Problem to work on:
Write out the entries exactly. None of the pictures should appear in the copy.
====== Records for this task
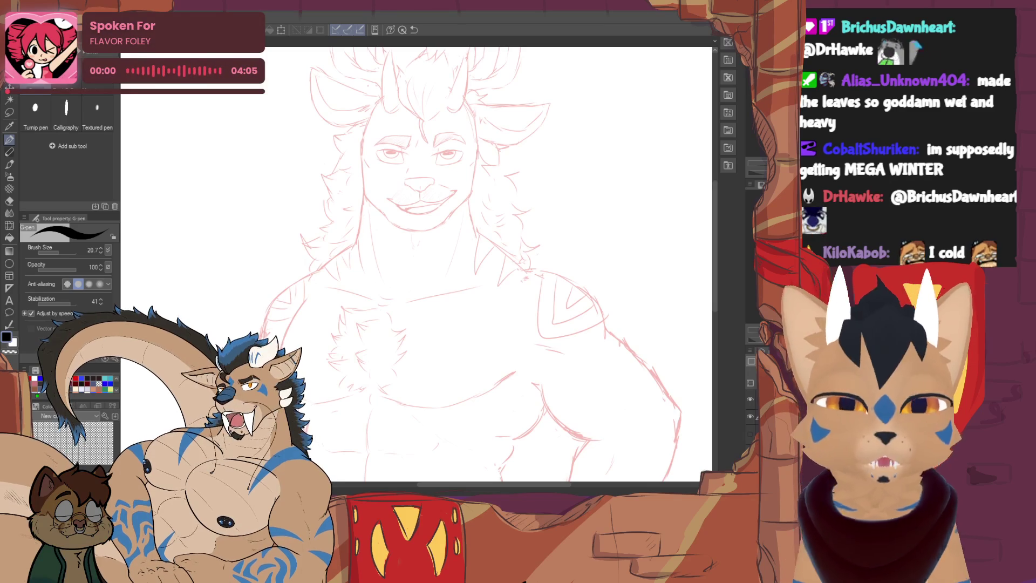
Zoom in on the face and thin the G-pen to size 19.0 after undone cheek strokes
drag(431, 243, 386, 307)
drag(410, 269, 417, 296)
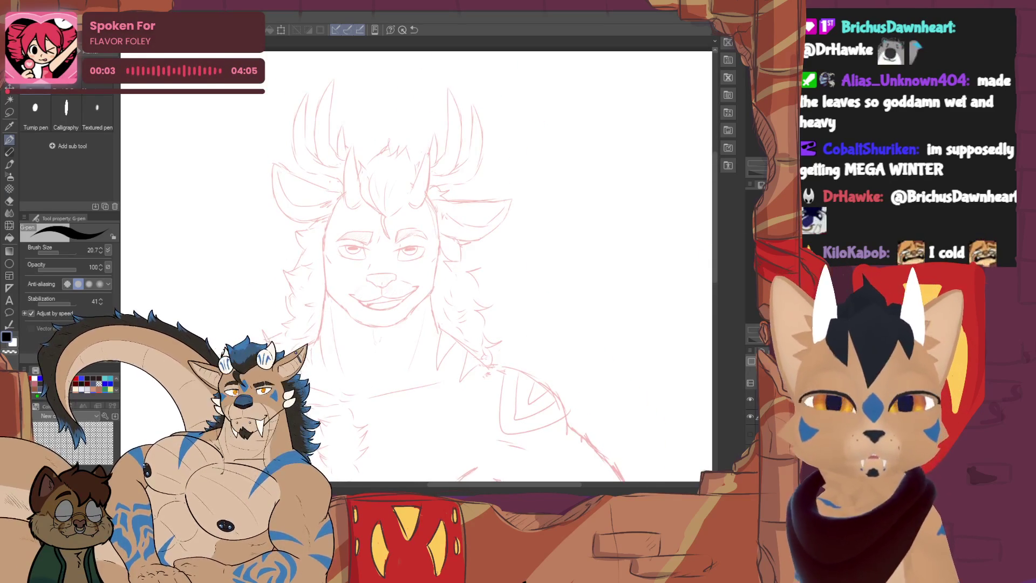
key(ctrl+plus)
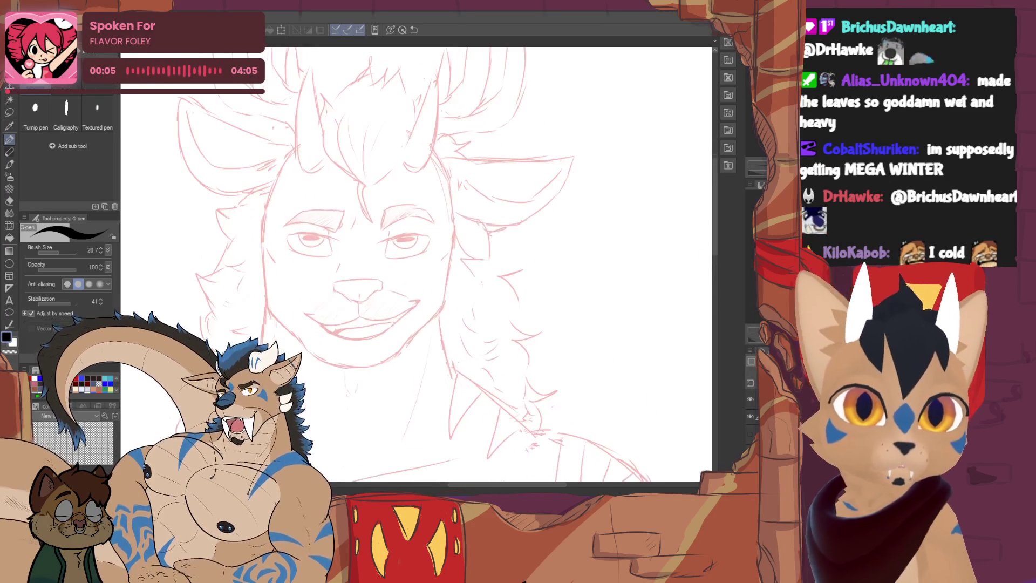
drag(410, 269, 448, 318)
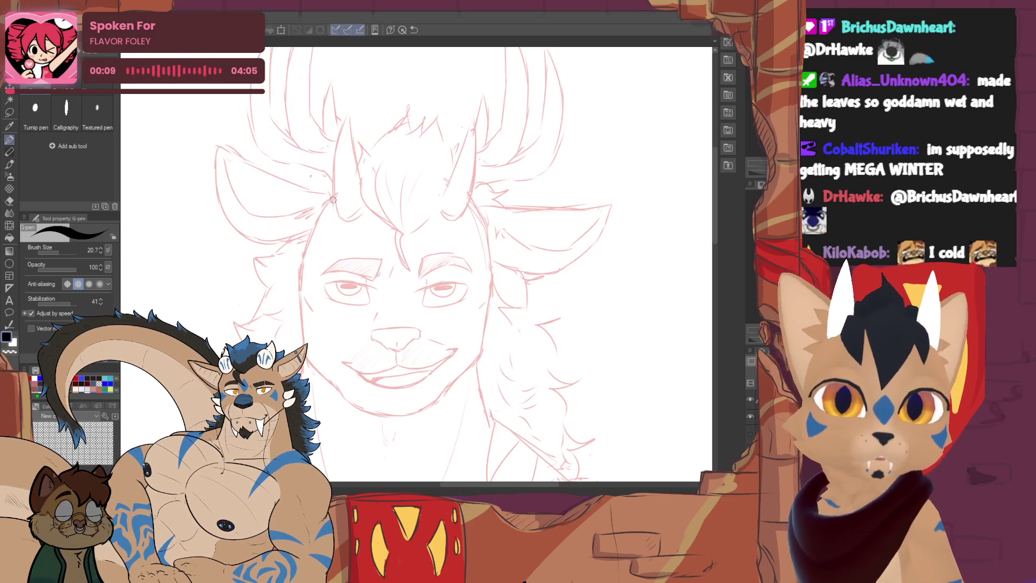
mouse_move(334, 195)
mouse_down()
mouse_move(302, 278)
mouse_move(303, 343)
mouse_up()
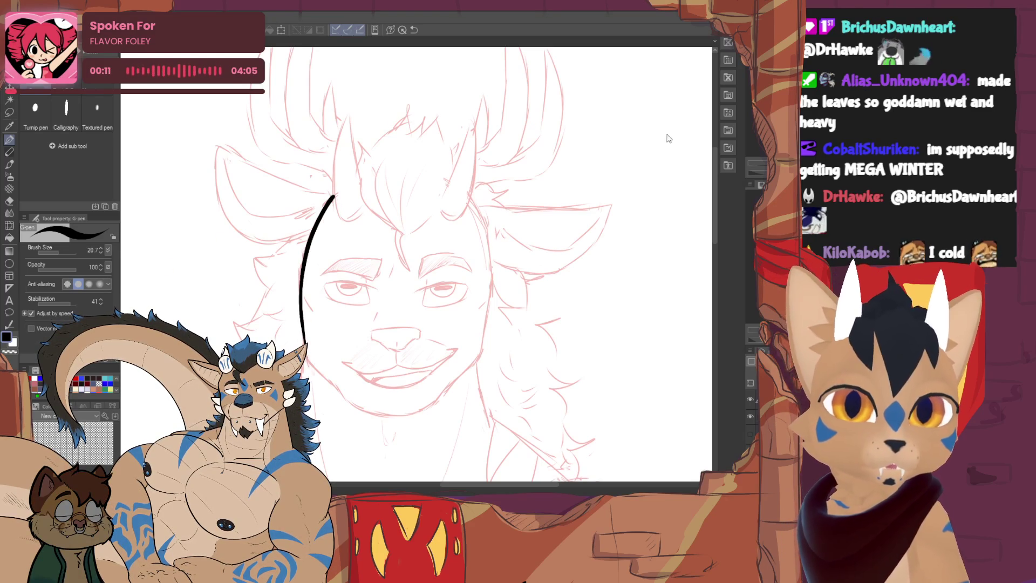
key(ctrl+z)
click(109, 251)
============
Output for this exercise:
Zoom in on the face and thin the G-pen to size 19.0 after undone cheek strokes
drag(431, 243, 386, 307)
drag(410, 269, 417, 296)
key(ctrl+plus)
drag(410, 269, 448, 318)
mouse_move(334, 195)
mouse_down()
mouse_move(302, 278)
mouse_move(303, 343)
mouse_up()
key(ctrl+z)
click(109, 251)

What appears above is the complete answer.